It's been a season of farewells in Indian cricket. First it was Rahul Dravid, followed by VVS Laxman. More recently, Sachin Tendulkar decided that enough is enough and ended his one-day international cricket career at 463 ODIs. All these three stalwarts played international cricket with Sanjay Bangar, the domestic battler, who made the most of his international chances.
It would be fair to say that Bangar (40) is a product of Mumbai cricket although he chose to play for the Railways in the Ranji Trophy. The all-rounder made it to the Indian team by sheer weight of his performances and his hundred which helped India win the Nagpur Test against Zimbabwe (2001-02) ought to have got more rave reviews. Ditto his unbeaten 57 in company with centurion Rahul Dravid which helped India reach their 325-run target against the West Indies in the Ahmedabad ODI in 2002.
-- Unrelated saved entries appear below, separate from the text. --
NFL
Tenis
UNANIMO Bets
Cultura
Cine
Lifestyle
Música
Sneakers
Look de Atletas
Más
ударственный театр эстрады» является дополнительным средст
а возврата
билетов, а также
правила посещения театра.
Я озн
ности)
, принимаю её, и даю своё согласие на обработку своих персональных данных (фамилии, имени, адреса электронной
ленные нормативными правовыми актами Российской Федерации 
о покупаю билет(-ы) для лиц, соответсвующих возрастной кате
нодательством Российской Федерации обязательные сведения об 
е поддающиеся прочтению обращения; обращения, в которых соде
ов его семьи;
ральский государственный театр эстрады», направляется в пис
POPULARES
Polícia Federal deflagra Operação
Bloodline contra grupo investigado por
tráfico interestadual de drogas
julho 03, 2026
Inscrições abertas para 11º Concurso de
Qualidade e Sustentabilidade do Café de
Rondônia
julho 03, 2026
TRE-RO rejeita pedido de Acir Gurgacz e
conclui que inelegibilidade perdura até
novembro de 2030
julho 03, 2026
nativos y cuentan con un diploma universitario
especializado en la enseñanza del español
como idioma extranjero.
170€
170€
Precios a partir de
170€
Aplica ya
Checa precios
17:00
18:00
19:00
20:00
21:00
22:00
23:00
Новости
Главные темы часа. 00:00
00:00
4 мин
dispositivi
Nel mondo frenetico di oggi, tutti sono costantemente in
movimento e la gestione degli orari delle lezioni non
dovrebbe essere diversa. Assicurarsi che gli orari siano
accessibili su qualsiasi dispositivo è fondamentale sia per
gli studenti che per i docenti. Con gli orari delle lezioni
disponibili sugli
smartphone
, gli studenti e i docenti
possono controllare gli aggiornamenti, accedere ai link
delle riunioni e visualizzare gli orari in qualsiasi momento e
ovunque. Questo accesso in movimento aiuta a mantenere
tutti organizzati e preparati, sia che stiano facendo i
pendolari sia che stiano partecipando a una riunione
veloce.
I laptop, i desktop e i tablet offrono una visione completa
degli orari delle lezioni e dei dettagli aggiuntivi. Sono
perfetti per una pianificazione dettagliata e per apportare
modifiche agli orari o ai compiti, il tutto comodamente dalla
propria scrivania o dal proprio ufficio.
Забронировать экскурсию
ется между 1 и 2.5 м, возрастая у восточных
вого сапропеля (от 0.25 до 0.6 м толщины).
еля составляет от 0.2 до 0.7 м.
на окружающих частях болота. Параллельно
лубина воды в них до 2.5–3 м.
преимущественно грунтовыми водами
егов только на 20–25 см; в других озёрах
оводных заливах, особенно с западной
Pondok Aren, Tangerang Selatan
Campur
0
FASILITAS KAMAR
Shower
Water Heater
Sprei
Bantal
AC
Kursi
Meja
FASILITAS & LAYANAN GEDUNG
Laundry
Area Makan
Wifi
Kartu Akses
Earlier in the year, he experienced his finest hour in Test cricket — at Headingley, Leeds against Nasser Hussain’s Englishmen. He scored 68 in bowler-friendly conditions and put on 170 for the second wicket with Rahul Dravid whose 148 can be considered as an epic. Those ended up being match-winning efforts.
The 2003 edition of Wisden Cricketers’ Almanack reported: “The game had started slowly after Ganguly, fearlessly going against all Headingley precedent by picking two spinners, won the toss and batted. Sehwag gloved a catch in the seventh over; Dravid and Bangar settled back and worked to rule - the first 50 came up ten minutes before lunch, to much foot-shuffling in the crowd. Dravid was immaculate from the start, watching each ball like a seamstress and ignoring the ones which thudded into his shoulder, helmet or chest. Bangar was an admirable sidekick but his demise was greeted with excitement as the crowd prepared for Tendulkar.”
Tendulkar went on to carve out a century (193) which was significant in terms of value and history. It took him past Sir Don Bradman’s 29 Test centuries and he didn’t forget to mention Bangar’s contribution: “Sanjay Bangar played beautifully for his 68 and he put on a good partnership with Rahul Dravid, who played superbly. I remember going to bat after tea and Andrew Flintoff was bowling a lot of short-pitched stuff round the wicket.” That provided some idea of what Bangar and Dravid had to endure that testing day in August.
Ganguly went on to become India’s third centurion of the innings. As captain, he must be given credit for agreeing to Bangar opening the innings.
Bangar also claimed the wickets of Mark Butcher and John Crawley to hasten India’s innings and 46-run win.
Bangar went to the World Cup in 2003 and couldn’t get a game. But he extended a helping hand especially before the crucial game against Pakistan at Centurion. Coach John Wright remembers Bangar emphasising the point in a team meeting that the Indians must turn on the aggression big-time against the old enemy. They did. They won.
Bangar did not get the opportunities his fighting qualities deserved. Probably, another case of flair being preferred over true grit.
His domestic journey for Railways was not a pathway of comfort and some of his stories may be similar to the ones which cricketers had to put up with in a bygone era. Hence, his overall contribution to the game shouldn’t be underestimated.